Álbuns de figurinhas fizeram a alegria da minha infância e da minha paternidade.
Tenho algumas preciosidades guardadas comigo, como o da Copa de 1982 completo, com cheiro de tutti frutti, somente com figurinhas de chiclete Ping Pong. Havia latas vazias de Nescau em que depositávamos as gomas rosas porque não aguentávamos mais mascar nada. Era o tempo de bater as repetidas no recreio. Arrebatei algumas figurinhas difíceis de ser encontradas, como a do Maradona, com a palma suada de minha mão.
Quando eu me tornei pai, eu voltei a colecionar, e muito mais ávido, com poder aquisitivo. Vivia viajando e trazendo pacotes não viciados de outras cidades. Eu e os filhos concluímos o álbum do pentacampeonato. Participava de pontos de trocas e chegava ao cúmulo do golpe baixo de comprar as que faltavam de cambistas.
Foram vários campeonatos brasileiros e mundiais até Vicente, o caçula, completar 16 anos. Depois ele se desinteressou e perdi o pretexto para manter o passatempo. Não podia seguir sozinho. Como marmanjo, enfrentaria o vexame de explicar para a esposa o desvio dos recursos domésticos. No fim do ano, terminaria pego pela malha fina da Receita Federal de casa.
Hoje fico com pena do orçamento dos pais com a Copa de 2022, que será realizada de 21 de novembro a 18 de dezembro no Catar. Sofrerão um baque em seu planejamento de gastos. Já vejo crianças birrentas e ranhentas chorando na frente das bancas de revistas, já profetizo gritos de chantagem e adultos arrastando braços e pernas de seus filhotes pela rua.
As vendas das figurinhas começarão no dia 15 de agosto pelo grupo editorial Panini. O pacote da edição anterior, da Rússia, custava 2 reais. Agora, dobrou de valor, com 100% de aumento: 4 reais para cinco cromos, oitenta centavos por cada craque. Uma pena que o entretenimento tão divertido estará restrito às classes sociais mais abastadas.
Colocando na ponta do lápis, para fechar o álbum, serão necessários 920 pacotes.
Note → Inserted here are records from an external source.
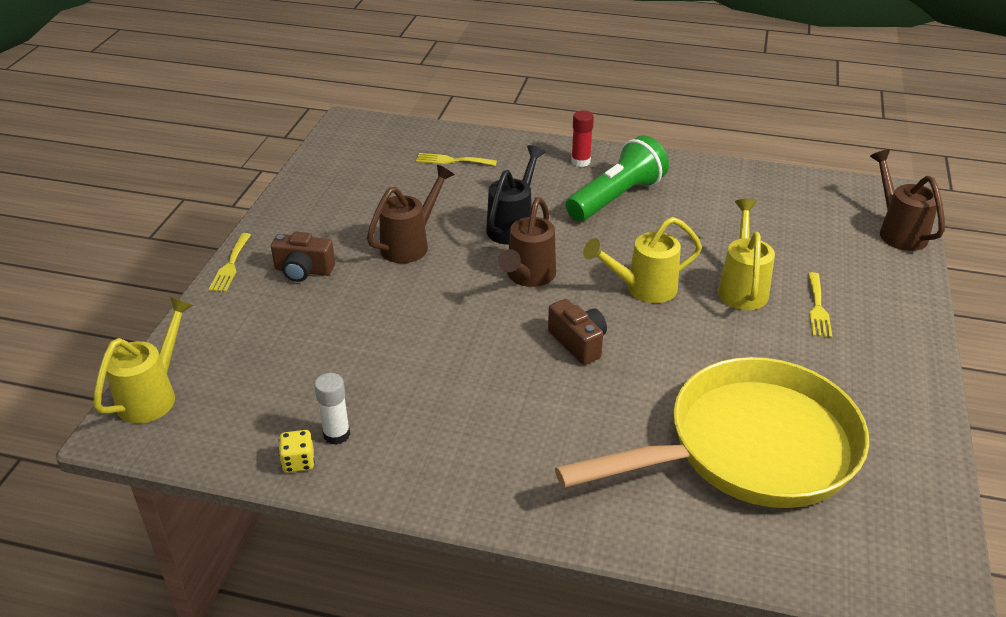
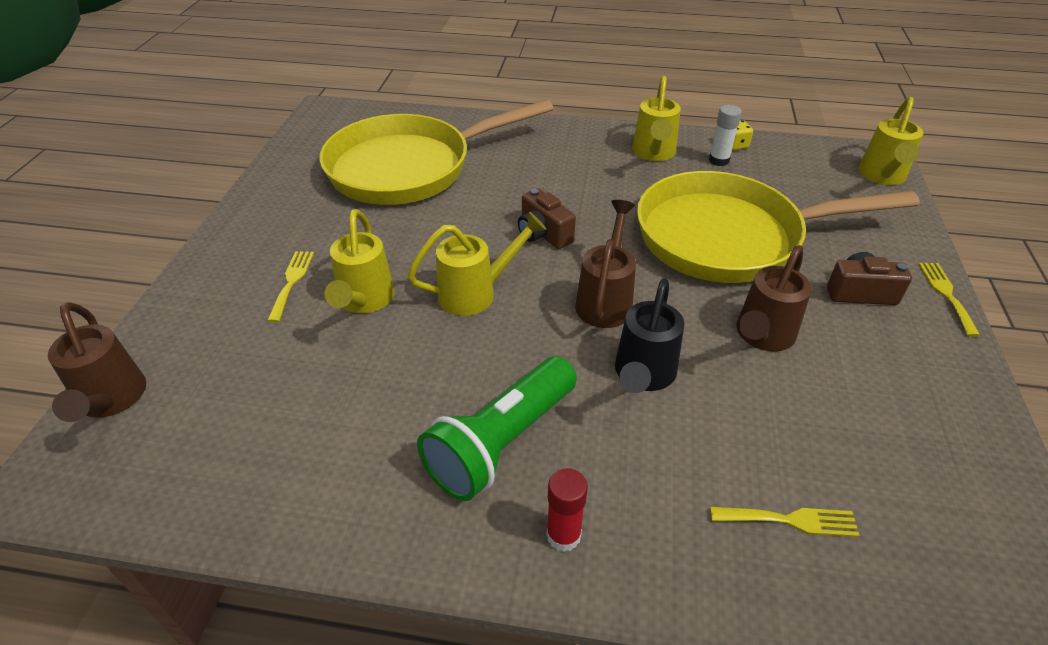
camera: 175 degrees right, 5 degrees up
(387, 328) = (729, 237): none -> yellow pan
(418, 452) = (653, 154): none -> yellow watering can

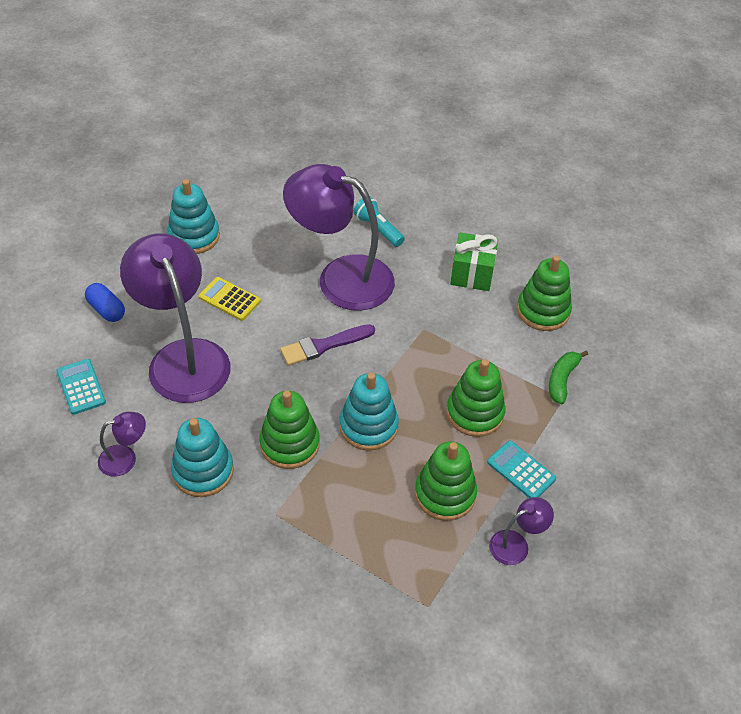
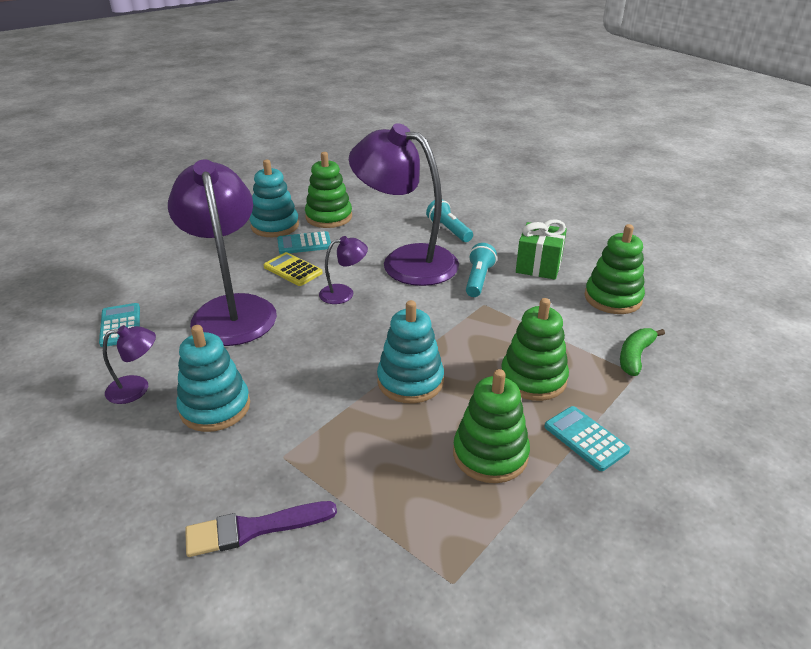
camera: 10 degrees right, 15 degrees down
(107, 310) = (173, 270): blue capsule -> none
(232, 261) = (304, 243): none -> turquoise calculator
(289, 444) = (318, 390): green stacking toy -> green stacking toy (329, 217)
(324, 346) = (377, 310): purple brush -> purple brush (254, 529)
(415, 297) = (478, 279): none -> turquoise flashlight
(516, 544) = (577, 518): purple lamp -> purple lamp (344, 293)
Ou seja, a bagatela de R$ 3680,00. Se você tiver sorte, a situação pode melhorar com permutas intensivas entre os filhos na escola.
Não há nem a esperança para recuperar o investimento daqui a quarenta anos no Mercado Livre. Você nunca mais vai repor o que gastou. O álbum de 1982, realizado a grande custo, estragando os meus dentes com cáries, pode ser encontrado por apenas 100 reais.
Mas o que permanece é a subjetividade do afeto, que não existe como precificar. Não tem como não se emocionar com os seus pequenos indo e voltando com seus olhos grandes, incrédulos e extasiados, naquelas páginas e páginas pesadas preenchidas, com 670 estampas entre jogadores, bandeiras e estádios, coladas perfeitamente nos quadradinhos.
Você ensina a persistência, a arte de não desistir e de terminar uma tarefa.
Com tantas lembranças e relacionamentos pela metade durante a existência, isso não deixa de representar um alívio, uma pequena glória.
Um álbum completo traz uma sensação de completude, de inteireza, que nos motivará perante as crises de identidade que atravessaremos. Uma bagagem que se leva para dentro da nossa postura profissional, de ir até o fim, não importando as dificuldades.